Over the last decade the world has awakened to the terrible reality of climate change.

For me personally, it’s an existential assault on my faith in God’s protection: “As it was in the beginning, is now, and ever shall be, world without end.”

Individually and collectively we’re not doing a good enough job of cutting the greenhouse gas emissions that cause climate change. 

Pope Francis recently mused that perhaps “ecological sin against the common home” should be added to the catechism.

If we were facing space aliens attacking our planet this way, it’s likely that humanity would join together and successfully fight them. Unfortunately, the problem arises in our own nature.

As Pope John Paul said, “The most profound and serious indication of the moral implications underlying the ecological problem is the lack of respect for life evident in many of the patterns of environmental pollution.”

Pope Benedict XVI, “the green pope,” asked, “How can we separate, or even set at odds, the protection of the environment and the protection of human life, including the life of the unborn?”

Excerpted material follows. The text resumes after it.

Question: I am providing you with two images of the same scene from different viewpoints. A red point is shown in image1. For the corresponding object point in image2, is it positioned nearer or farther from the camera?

In “Caritas in Veritate,” he wrote, “The way humanity treats the environment influences the way it treats itself, and vice versa.”

Technology could save us if we had the will to implement all the clean, green energy sources available to us. That wasn’t true a decade ago, and we can be grateful for science’s progress.

We simply need the political will to make big structural changes — life-saving investments in the future.

And, as piddling as they may seem, we can also make individual changes: driving less, eating less meat, using less plastic, not buying Teflon-coated products, and making our concern known to business and political leaders.

Our children and grandchildren are counting on us to act.